China y Rusia condenaron los bombardeos de Estados Unidos e Israel contra Irán, uno de sus principales aliados en Medio Oriente, pero limitaron su apoyo a declaraciones verbales y diplomáticas sin compromisos militares. En el magazine Así es Asia, el experto Osvaldo Cortesi explicó que Pekín prioriza su suministro de petróleo de países del Golfo como Arabia Saudita, pese a alianzas con Moscú e Irán.
China impulsó la integración de Irán en la Organización de Cooperación de Shanghái desde 2023 y en los BRICS desde 2024, pero Cortesi duda de un respaldo concreto más allá de lo diplomático. Pekín produce el 35% de las manufacturas mundiales y una escalada afectaría sus exportaciones ante la subida de precios del petróleo y crisis globales. El gobierno chino instó a detener las operaciones militares para evitar la propagación de la guerra.
Rusia, por su parte, niega pruebas de que Irán desarrolle armas nucleares, según el ministro Sergey Lavrov. Moscú firmó un Tratado de Asociación Estratégica con Teherán en 2025, pero sin cláusula de defensa mutua, y ha recibido drones iraníes para Ucrania. Cortesi indicó que Rusia no intervendrá en una guerra abierta contra Estados Unidos.

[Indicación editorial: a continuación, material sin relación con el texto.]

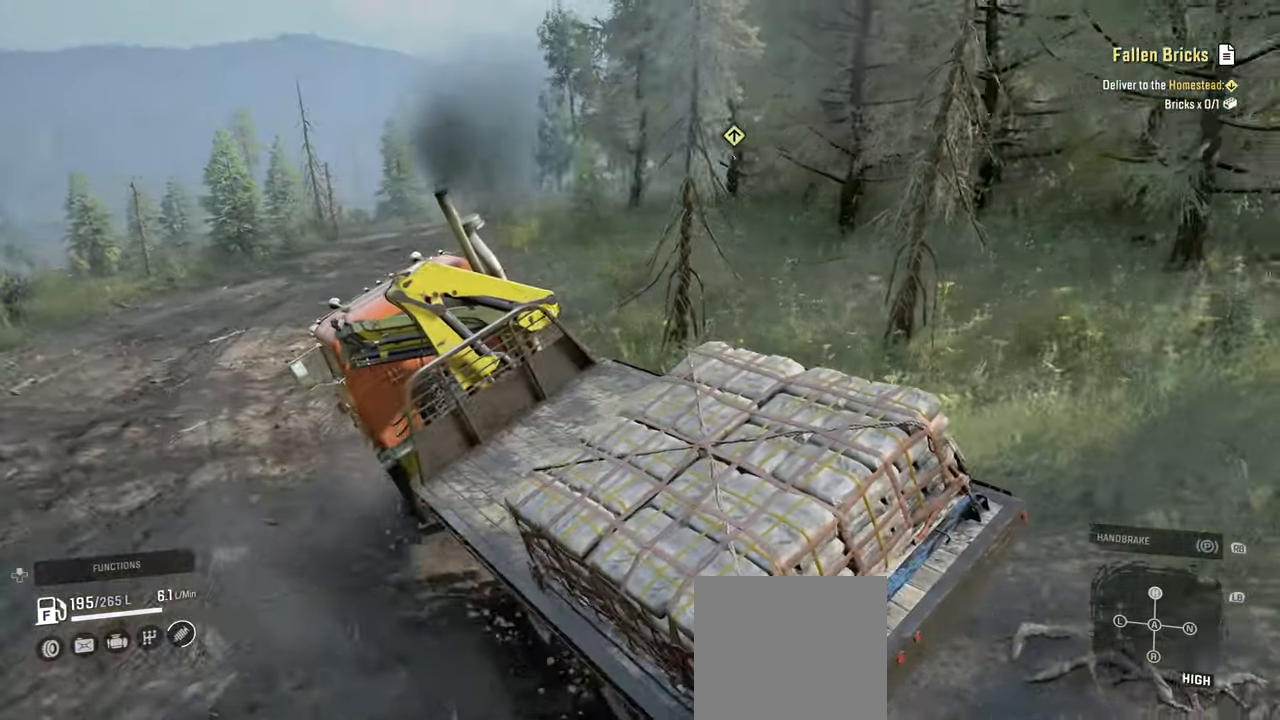
{"buttons": ["R2"], "left_stick": "center", "right_stick": "up", "events": [[217, "right_stick", "up-right"], [367, "left_stick", "center"], [400, "right_stick", "up"]]}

El cierre del Estrecho de Hormuz afecta al 20% del crudo mundial, con China recibiendo el 40% de su petróleo por esa ruta, seguida de India (15%), Corea del Sur (12%) y Japón. Pekín compra casi el 90% de las exportaciones iraníes mediante una "flota fantasma" de petroleros que burla sanciones con transbordos y reetiquetado. La Guardia Revolucionaria amenazó con bloquear el paso, exponiendo la vulnerabilidad energética china pese a reservas de 40-45 millones de barriles.